Texto de referencia:
A principios de agosto de 1945, cuando estaba a punto de acabar la Segunda Guerra Mundial, EE UU arrojó sobre las ciudades japonesas de Hiroshima y Nagasaki dos bombas atómicas –una de uranio y otra de plutonio– que causaron más de 200.000 muertes y la devastación completa de toda población cercana.
Los efectos a largo plazo de la exposición a la radiación incrementaron las tasas de cáncer entre los supervivientes al bombardeo. Sin embargo, según un estudio publicado en la revista Genetics, la percepción pública de las consecuencias sobre la salud –como el cáncer y malformaciones en el nacimiento– es exagerada en comparación con la realidad.
“La mayoría de la gente, incluidos muchos científicos, tienen la impresión de que todos los supervivientes se enfrentan a un estado de salud débil y tasas muy altas de cáncer o mutación genética”, declara Bertrand Jordan, autor del trabajo y biólogo molecular de la Universidad Aix-Marseille, en Francia.
El estudio tiene en cuenta más de 60 años de investigación médica sobre los supervivientes de Hiroshima y Nagasaki y sus siguientes generaciones. “Hay una enorme diferencia entre la creencia y lo que en realidad dictan los estudios”, afirma el investigador.
Más radiación, peor pronóstico
Los ataques tuvieron consecuencias inmediatas. La carga explosiva generó una tormenta de fuego y radiación que envenenó por radiación aguda a aproximadamente 166.000 personas en Hiroshima y 80.000 en Nagasaki.
Cerca de la mitad de los que sobrevivieron pasaron a formar parte de estudios de seguimiento de su salud, que comenzaron en 1947 y que aún continúa llevando a cabo la Fundación para la Investigación de los Efectos de la Radiación, con financiación de los gobiernos de Japón y EE UU. El proyecto ha seguido aproximadamente a 100.000 supervivientes, 77.000 de sus hijos, y a más de 20.000 personas no expuestas a la radiación.
Este conjunto de datos ha sido y es útil para cuantificar los riesgos en la salud resultantes de la exposición a una fuente de radiación y para establecer la distancia y el tiempo máximo de exposición aceptables para los trabajadores de la industria nuclear.
Según la investigación, aunque se ha demostrado que la exposición a la radiación aumenta el riesgo de cáncer –sobre todo en mujeres jóvenes–, la esperanza de vida de los supervivientes solo se redujo unos pocos meses en comparación con los que no habían estado expuestos.

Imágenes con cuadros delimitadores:

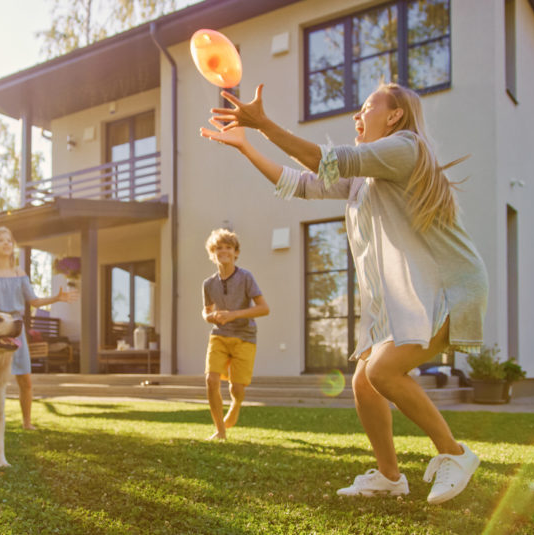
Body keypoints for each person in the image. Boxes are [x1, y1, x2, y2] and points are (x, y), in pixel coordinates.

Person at [201, 83, 487, 504]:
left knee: (382, 372)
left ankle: (455, 453)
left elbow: (326, 159)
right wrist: (246, 145)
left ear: (394, 116)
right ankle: (390, 477)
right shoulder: (365, 179)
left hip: (449, 286)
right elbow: (300, 183)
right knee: (364, 382)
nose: (358, 116)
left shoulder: (405, 147)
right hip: (409, 298)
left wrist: (262, 123)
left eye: (367, 108)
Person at [0, 226, 77, 430]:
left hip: (16, 329)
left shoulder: (20, 274)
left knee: (25, 381)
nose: (6, 244)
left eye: (9, 240)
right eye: (1, 240)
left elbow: (34, 301)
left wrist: (56, 298)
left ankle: (27, 423)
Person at [201, 228, 269, 441]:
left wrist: (233, 315)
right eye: (219, 248)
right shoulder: (208, 284)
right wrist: (208, 317)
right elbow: (207, 310)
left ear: (236, 253)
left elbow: (264, 308)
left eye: (228, 248)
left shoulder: (246, 277)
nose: (224, 251)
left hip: (244, 337)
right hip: (219, 335)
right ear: (212, 253)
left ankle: (237, 404)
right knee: (211, 380)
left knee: (237, 389)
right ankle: (220, 431)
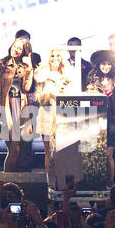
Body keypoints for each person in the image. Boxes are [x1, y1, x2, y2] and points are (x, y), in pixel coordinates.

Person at [86, 49, 115, 187]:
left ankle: (110, 184)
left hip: (113, 121)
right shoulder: (92, 79)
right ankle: (97, 181)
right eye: (103, 64)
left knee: (109, 153)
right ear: (98, 64)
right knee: (96, 153)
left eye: (109, 64)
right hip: (95, 119)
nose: (106, 67)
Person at [0, 36, 36, 173]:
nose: (16, 50)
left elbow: (27, 88)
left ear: (24, 51)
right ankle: (7, 181)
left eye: (20, 48)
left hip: (21, 107)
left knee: (19, 149)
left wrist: (29, 69)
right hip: (7, 107)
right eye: (15, 46)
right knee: (14, 148)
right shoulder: (2, 63)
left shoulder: (25, 66)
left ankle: (15, 183)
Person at [37, 48, 78, 182]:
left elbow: (73, 94)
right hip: (47, 112)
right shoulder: (41, 74)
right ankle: (49, 181)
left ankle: (63, 181)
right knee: (48, 150)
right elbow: (38, 98)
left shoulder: (68, 73)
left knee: (64, 150)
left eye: (58, 56)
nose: (55, 58)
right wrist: (50, 92)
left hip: (64, 114)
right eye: (52, 56)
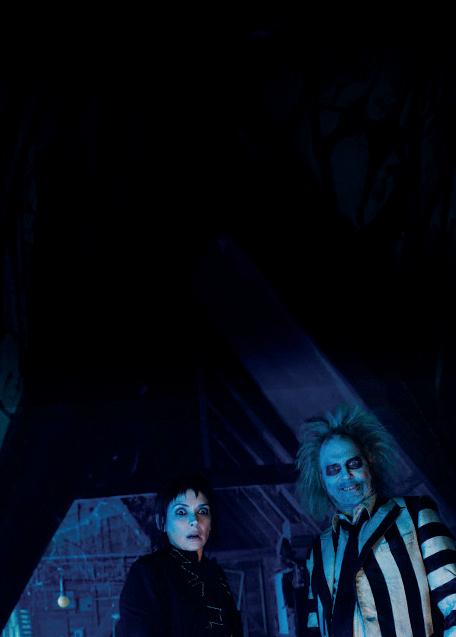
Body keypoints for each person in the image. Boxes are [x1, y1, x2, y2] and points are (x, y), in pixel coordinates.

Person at [296, 405, 456, 637]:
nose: (345, 475)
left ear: (369, 461)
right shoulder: (318, 551)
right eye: (333, 469)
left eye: (353, 464)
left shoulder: (415, 515)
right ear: (322, 479)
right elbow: (314, 628)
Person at [118, 473, 243, 636]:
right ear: (162, 522)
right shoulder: (147, 573)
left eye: (203, 511)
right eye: (181, 512)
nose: (195, 521)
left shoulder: (215, 574)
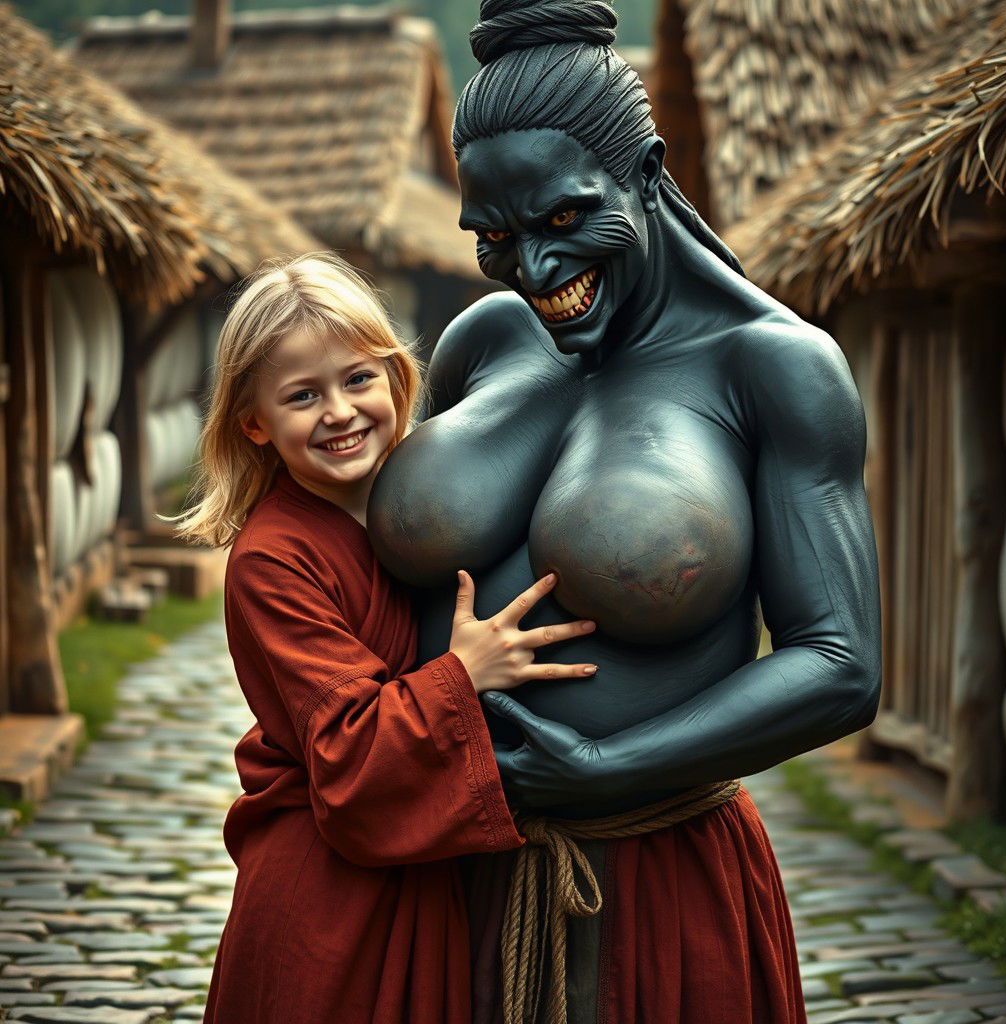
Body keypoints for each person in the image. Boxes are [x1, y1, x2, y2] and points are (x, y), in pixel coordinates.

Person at [366, 2, 883, 1022]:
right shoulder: (483, 343)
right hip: (439, 884)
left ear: (645, 172)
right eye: (496, 238)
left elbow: (839, 663)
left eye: (564, 221)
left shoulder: (771, 368)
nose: (537, 270)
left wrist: (601, 768)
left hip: (653, 893)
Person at [175, 253, 599, 1024]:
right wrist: (461, 675)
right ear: (254, 424)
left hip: (433, 868)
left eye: (358, 379)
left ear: (399, 380)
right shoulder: (274, 560)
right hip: (332, 898)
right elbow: (347, 747)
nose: (339, 411)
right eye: (303, 396)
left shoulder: (437, 497)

Aplica lo leído:
**A.** Reescribe en forma de lista el párrafo del texto sobre los supervivientes de Hiroshima y Nagasaki que empieza por «Cerca de la mitad de los que sobrevivieron». Conserva sus datos principales.
**B.** Prolonga el texto sobre los supervivientes de Hiroshima y Nagasaki a partir de su última oración.
Los registros son un material aparte del texto.

Respuestas por tarea:
**A.**
- Cerca de la mitad de los supervivientes pasaron a formar parte de estudios de seguimiento de su salud.
- Estos estudios comenzaron en 1947 y aún los lleva a cabo la Fundación para la Investigación de los Efectos de la Radiación.
- Los gobiernos de Japón y EE UU financian el proyecto.
- El proyecto ha seguido a unos 100.000 supervivientes y a 77.000 de sus hijos.
- También ha seguido a más de 20.000 personas no expuestas a la radiación.

**B.**
De hecho, la mayoría de los supervivientes no llegaron a desarrollar enfermedades oncológicas. Según los resultados, la incidencia de tumores sólidos entre 1958 y 1998 en los supervivientes fue un 10% más alta, correspondiente a 848 casos entre los 44.635 sobrevivientes bajo estudio.
Las personas expuestas a una dosis de radiación superior a un gray – niveles aproximadamente 1.000 veces más altos que los actuales límites de seguridad para el público en general– tuvieron un riesgo un 44% mayor de sufrir cáncer durante el mismo lapso de tiempo (1958-1998). Estas dosis, según el informe, reducen la vida media en aproximadamente 1,3 años.
A pesar de que no se han encontrado diferencias en la salud de los hijos de los supervivientes, Jordan sugiere que los efectos pueden salir algún día a flote, quizás a través de la secuenciación más detallada de sus genomas.
Sin subestimar el peligro
Jordan atribuye la diferencia entre los resultados reales y la percepción pública a una variedad de factores, entre los que se encuentra el contexto histórico.
“La gente teme más a los nuevos y desconocidos peligros que a los que son familiares”, afirma Jordan.”Por ejemplo, se tiende a menospreciar el peligro del carbón, tanto en las personas que extraen como aquellas que lo respiran cada día debido a la contaminación atmosférica”, subraya el investigador.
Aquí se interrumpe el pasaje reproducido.